**Material supplied:**
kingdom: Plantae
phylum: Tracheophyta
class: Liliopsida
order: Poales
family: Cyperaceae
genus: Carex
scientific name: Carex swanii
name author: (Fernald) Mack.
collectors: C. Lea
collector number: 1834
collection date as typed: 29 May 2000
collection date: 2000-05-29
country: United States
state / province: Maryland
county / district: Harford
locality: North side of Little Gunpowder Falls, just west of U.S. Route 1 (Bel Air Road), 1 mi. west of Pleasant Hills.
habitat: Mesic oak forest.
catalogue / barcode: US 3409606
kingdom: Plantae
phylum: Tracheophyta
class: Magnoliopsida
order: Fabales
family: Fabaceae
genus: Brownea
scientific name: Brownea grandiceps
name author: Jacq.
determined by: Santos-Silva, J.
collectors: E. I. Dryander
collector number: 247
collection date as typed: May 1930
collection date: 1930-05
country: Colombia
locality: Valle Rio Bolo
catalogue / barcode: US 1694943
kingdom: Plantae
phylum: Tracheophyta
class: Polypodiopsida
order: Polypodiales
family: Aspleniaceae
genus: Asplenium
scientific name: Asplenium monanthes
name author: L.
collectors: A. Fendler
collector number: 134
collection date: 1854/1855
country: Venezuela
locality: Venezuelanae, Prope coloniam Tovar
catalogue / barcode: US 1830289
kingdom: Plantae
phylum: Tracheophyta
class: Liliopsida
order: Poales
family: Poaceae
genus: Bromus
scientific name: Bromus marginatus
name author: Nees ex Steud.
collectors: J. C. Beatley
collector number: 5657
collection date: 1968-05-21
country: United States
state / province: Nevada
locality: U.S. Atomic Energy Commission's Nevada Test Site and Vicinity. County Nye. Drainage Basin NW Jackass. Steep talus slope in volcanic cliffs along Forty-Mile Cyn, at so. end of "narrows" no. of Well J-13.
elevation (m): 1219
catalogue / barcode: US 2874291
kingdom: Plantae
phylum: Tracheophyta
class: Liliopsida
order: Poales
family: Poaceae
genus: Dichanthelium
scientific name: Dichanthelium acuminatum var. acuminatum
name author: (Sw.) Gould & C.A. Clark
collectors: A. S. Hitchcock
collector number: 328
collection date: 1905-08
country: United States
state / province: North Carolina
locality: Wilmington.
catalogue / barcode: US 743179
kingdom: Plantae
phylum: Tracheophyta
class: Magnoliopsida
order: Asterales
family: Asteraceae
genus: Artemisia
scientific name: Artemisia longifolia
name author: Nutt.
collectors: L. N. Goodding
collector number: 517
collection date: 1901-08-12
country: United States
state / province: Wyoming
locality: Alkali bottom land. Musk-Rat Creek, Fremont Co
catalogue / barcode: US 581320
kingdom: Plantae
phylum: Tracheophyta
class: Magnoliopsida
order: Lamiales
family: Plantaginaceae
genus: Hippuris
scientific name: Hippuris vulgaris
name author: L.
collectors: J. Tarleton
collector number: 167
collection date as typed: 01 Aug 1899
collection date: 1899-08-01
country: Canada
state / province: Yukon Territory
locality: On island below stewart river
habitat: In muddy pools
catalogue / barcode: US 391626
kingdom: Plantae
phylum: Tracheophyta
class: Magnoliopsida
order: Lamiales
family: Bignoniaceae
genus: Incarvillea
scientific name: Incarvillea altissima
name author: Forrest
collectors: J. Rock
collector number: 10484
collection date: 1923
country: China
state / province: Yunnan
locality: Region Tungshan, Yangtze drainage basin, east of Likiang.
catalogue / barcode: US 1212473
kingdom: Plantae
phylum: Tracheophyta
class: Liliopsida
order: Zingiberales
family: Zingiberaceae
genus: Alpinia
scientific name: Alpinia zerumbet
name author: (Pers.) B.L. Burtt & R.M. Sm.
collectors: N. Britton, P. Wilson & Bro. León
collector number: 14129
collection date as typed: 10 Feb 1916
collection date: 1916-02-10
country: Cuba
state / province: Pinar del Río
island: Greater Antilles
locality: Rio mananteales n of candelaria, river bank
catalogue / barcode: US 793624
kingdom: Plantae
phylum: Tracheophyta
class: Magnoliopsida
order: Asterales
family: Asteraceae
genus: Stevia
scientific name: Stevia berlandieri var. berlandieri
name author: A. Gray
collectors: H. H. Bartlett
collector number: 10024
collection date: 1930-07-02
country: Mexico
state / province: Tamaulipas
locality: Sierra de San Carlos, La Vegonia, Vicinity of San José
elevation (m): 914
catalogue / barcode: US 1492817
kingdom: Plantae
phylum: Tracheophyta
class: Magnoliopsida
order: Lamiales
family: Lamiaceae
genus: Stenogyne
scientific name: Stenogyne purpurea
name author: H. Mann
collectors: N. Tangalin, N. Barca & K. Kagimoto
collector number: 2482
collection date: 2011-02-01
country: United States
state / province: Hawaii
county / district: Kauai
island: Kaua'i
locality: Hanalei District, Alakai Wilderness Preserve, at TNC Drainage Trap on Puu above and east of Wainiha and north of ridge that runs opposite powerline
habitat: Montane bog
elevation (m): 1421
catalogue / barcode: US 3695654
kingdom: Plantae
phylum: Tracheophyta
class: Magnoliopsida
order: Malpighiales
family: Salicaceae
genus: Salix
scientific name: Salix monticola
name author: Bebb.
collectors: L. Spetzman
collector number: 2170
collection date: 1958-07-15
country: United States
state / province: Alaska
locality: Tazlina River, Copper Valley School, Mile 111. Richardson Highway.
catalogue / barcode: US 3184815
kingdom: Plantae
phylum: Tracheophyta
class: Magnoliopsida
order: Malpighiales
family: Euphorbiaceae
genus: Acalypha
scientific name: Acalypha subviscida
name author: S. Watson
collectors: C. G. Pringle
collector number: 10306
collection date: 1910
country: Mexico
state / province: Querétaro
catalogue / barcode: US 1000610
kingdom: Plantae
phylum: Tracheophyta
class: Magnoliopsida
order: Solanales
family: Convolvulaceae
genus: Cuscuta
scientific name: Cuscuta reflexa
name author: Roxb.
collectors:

**Task brief:** Rewrite every line of the items above as a Markdown table with two columns, Row and Entry. Number the lines in order and leave out any blank ones.

**Worked answer:**
| Row | Entry |
|---|---|
| 1 | kingdom: Plantae |
| 2 | phylum: Tracheophyta |
| 3 | class: Liliopsida |
| 4 | order: Poales |
| 5 | family: Cyperaceae |
| 6 | genus: Carex |
| 7 | scientific name: Carex swanii |
| 8 | name author: (Fernald) Mack. |
| 9 | collectors: C. Lea |
| 10 | collector number: 1834 |
| 11 | collection date as typed: 29 May 2000 |
| 12 | collection date: 2000-05-29 |
| 13 | country: United States |
| 14 | state / province: Maryland |
| 15 | county / district: Harford |
| 16 | locality: North side of Little Gunpowder Falls, just west of U.S. Route 1 (Bel Air Road), 1 mi. west of Pleasant Hills. |
| 17 | habitat: Mesic oak forest. |
| 18 | catalogue / barcode: US 3409606 |
| 19 | kingdom: Plantae |
| 20 | phylum: Tracheophyta |
| 21 | class: Magnoliopsida |
| 22 | order: Fabales |
| 23 | family: Fabaceae |
| 24 | genus: Brownea |
| 25 | scientific name: Brownea grandiceps |
| 26 | name author: Jacq. |
| 27 | determined by: Santos-Silva, J. |
| 28 | collectors: E. I. Dryander |
| 29 | collector number: 247 |
| 30 | collection date as typed: May 1930 |
| 31 | collection date: 1930-05 |
| 32 | country: Colombia |
| 33 | locality: Valle Rio Bolo |
| 34 | catalogue / barcode: US 1694943 |
| 35 | kingdom: Plantae |
| 36 | phylum: Tracheophyta |
| 37 | class: Polypodiopsida |
| 38 | order: Polypodiales |
| 39 | family: Aspleniaceae |
| 40 | genus: Asplenium |
| 41 | scientific name: Asplenium monanthes |
| 42 | name author: L. |
| 43 | collectors: A. Fendler |
| 44 | collector number: 134 |
| 45 | collection date: 1854/1855 |
| 46 | country: Venezuela |
| 47 | locality: Venezuelanae, Prope coloniam Tovar |
| 48 | catalogue / barcode: US 1830289 |
| 49 | kingdom: Plantae |
| 50 | phylum: Tracheophyta |
| 51 | class: Liliopsida |
| 52 | order: Poales |
| 53 | family: Poaceae |
| 54 | genus: Bromus |
| 55 | scientific name: Bromus marginatus |
| 56 | name author: Nees ex Steud. |
| 57 | collectors: J. C. Beatley |
| 58 | collector number: 5657 |
| 59 | collection date: 1968-05-21 |
| 60 | country: United States |
| 61 | state / province: Nevada |
| 62 | locality: U.S. Atomic Energy Commission's Nevada Test Site and Vicinity. County Nye. Drainage Basin NW Jackass. Steep talus slope in volcanic cliffs along Forty-Mile Cyn, at so. end of "narrows" no. of Well J-13. |
| 63 | elevation (m): 1219 |
| 64 | catalogue / barcode: US 2874291 |
| 65 | kingdom: Plantae |
| 66 | phylum: Tracheophyta |
| 67 | class: Liliopsida |
| 68 | order: Poales |
| 69 | family: Poaceae |
| 70 | genus: Dichanthelium |
| 71 | scientific name: Dichanthelium acuminatum var. acuminatum |
| 72 | name author: (Sw.) Gould & C.A. Clark |
| 73 | collectors: A. S. Hitchcock |
| 74 | collector number: 328 |
| 75 | collection date: 1905-08 |
| 76 | country: United States |
| 77 | state / province: North Carolina |
| 78 | locality: Wilmington. |
| 79 | catalogue / barcode: US 743179 |
| 80 | kingdom: Plantae |
| 81 | phylum: Tracheophyta |
| 82 | class: Magnoliopsida |
| 83 | order: Asterales |
| 84 | family: Asteraceae |
| 85 | genus: Artemisia |
| 86 | scientific name: Artemisia longifolia |
| 87 | name author: Nutt. |
| 88 | collectors: L. N. Goodding |
| 89 | collector number: 517 |
| 90 | collection date: 1901-08-12 |
| 91 | country: United States |
| 92 | state / province: Wyoming |
| 93 | locality: Alkali bottom land. Musk-Rat Creek, Fremont Co |
| 94 | catalogue / barcode: US 581320 |
| 95 | kingdom: Plantae |
| 96 | phylum: Tracheophyta |
| 97 | class: Magnoliopsida |
| 98 | order: Lamiales |
| 99 | family: Plantaginaceae |
| 100 | genus: Hippuris |
| 101 | scientific name: Hippuris vulgaris |
| 102 | name author: L. |
| 103 | collectors: J. Tarleton |
| 104 | collector number: 167 |
| 105 | collection date as typed: 01 Aug 1899 |
| 106 | collection date: 1899-08-01 |
| 107 | country: Canada |
| 108 | state / province: Yukon Territory |
| 109 | locality: On island below stewart river |
| 110 | habitat: In muddy pools |
| 111 | catalogue / barcode: US 391626 |
| 112 | kingdom: Plantae |
| 113 | phylum: Tracheophyta |
| 114 | class: Magnoliopsida |
| 115 | order: Lamiales |
| 116 | family: Bignoniaceae |
| 117 | genus: Incarvillea |
| 118 | scientific name: Incarvillea altissima |
| 119 | name author: Forrest |
| 120 | collectors: J. Rock |
| 121 | collector number: 10484 |
| 122 | collection date: 1923 |
| 123 | country: China |
| 124 | state / province: Yunnan |
| 125 | locality: Region Tungshan, Yangtze drainage basin, east of Likiang. |
| 126 | catalogue / barcode: US 1212473 |
| 127 | kingdom: Plantae |
| 128 | phylum: Tracheophyta |
| 129 | class: Liliopsida |
| 130 | order: Zingiberales |
| 131 | family: Zingiberaceae |
| 132 | genus: Alpinia |
| 133 | scientific name: Alpinia zerumbet |
| 134 | name author: (Pers.) B.L. Burtt & R.M. Sm. |
| 135 | collectors: N. Britton, P. Wilson & Bro. León |
| 136 | collector number: 14129 |
| 137 | collection date as typed: 10 Feb 1916 |
| 138 | collection date: 1916-02-10 |
| 139 | country: Cuba |
| 140 | state / province: Pinar del Río |
| 141 | island: Greater Antilles |
| 142 | locality: Rio mananteales n of candelaria, river bank |
| 143 | catalogue / barcode: US 793624 |
| 144 | kingdom: Plantae |
| 145 | phylum: Tracheophyta |
| 146 | class: Magnoliopsida |
| 147 | order: Asterales |
| 148 | family: Asteraceae |
| 149 | genus: Stevia |
| 150 | scientific name: Stevia berlandieri var. berlandieri |
| 151 | name author: A. Gray |
| 152 | collectors: H. H. Bartlett |
| 153 | collector number: 10024 |
| 154 | collection date: 1930-07-02 |
| 155 | country: Mexico |
| 156 | state / province: Tamaulipas |
| 157 | locality: Sierra de San Carlos, La Vegonia, Vicinity of San José |
| 158 | elevation (m): 914 |
| 159 | catalogue / barcode: US 1492817 |
| 160 | kingdom: Plantae |
| 161 | phylum: Tracheophyta |
| 162 | class: Magnoliopsida |
| 163 | order: Lamiales |
| 164 | family: Lamiaceae |
| 165 | genus: Stenogyne |
| 166 | scientific name: Stenogyne purpurea |
| 167 | name author: H. Mann |
| 168 | collectors: N. Tangalin, N. Barca & K. Kagimoto |
| 169 | collector number: 2482 |
| 170 | collection date: 2011-02-01 |
| 171 | country: United States |
| 172 | state / province: Hawaii |
| 173 | county / district: Kauai |
| 174 | island: Kaua'i |
| 175 | locality: Hanalei District, Alakai Wilderness Preserve, at TNC Drainage Trap on Puu above and east of Wainiha and north of ridge that runs opposite powerline |
| 176 | habitat: Montane bog |
| 177 | elevation (m): 1421 |
| 178 | catalogue / barcode: US 3695654 |
| 179 | kingdom: Plantae |
| 180 | phylum: Tracheophyta |
| 181 | class: Magnoliopsida |
| 182 | order: Malpighiales |
| 183 | family: Salicaceae |
| 184 | genus: Salix |
| 185 | scientific name: Salix monticola |
| 186 | name author: Bebb. |
| 187 | collectors: L. Spetzman |
| 188 | collector number: 2170 |
| 189 | collection date: 1958-07-15 |
| 190 | country: United States |
| 191 | state / province: Alaska |
| 192 | locality: Tazlina River, Copper Valley School, Mile 111. Richardson Highway. |
| 193 | catalogue / barcode: US 3184815 |
| 194 | kingdom: Plantae |
| 195 | phylum: Tracheophyta |
| 196 | class: Magnoliopsida |
| 197 | order: Malpighiales |
| 198 | family: Euphorbiaceae |
| 199 | genus: Acalypha |
| 200 | scientific name: Acalypha subviscida |
| 201 | name author: S. Watson |
| 202 | collectors: C. G. Pringle |
| 203 | collector number: 10306 |
| 204 | collection date: 1910 |
| 205 | country: Mexico |
| 206 | state / province: Querétaro |
| 207 | catalogue / barcode: US 1000610 |
| 208 | kingdom: Plantae |
| 209 | phylum: Tracheophyta |
| 210 | class: Magnoliopsida |
| 211 | order: Solanales |
| 212 | family: Convolvulaceae |
| 213 | genus: Cuscuta |
| 214 | scientific name: Cuscuta reflexa |
| 215 | name author: Roxb. |
| 216 | collectors: |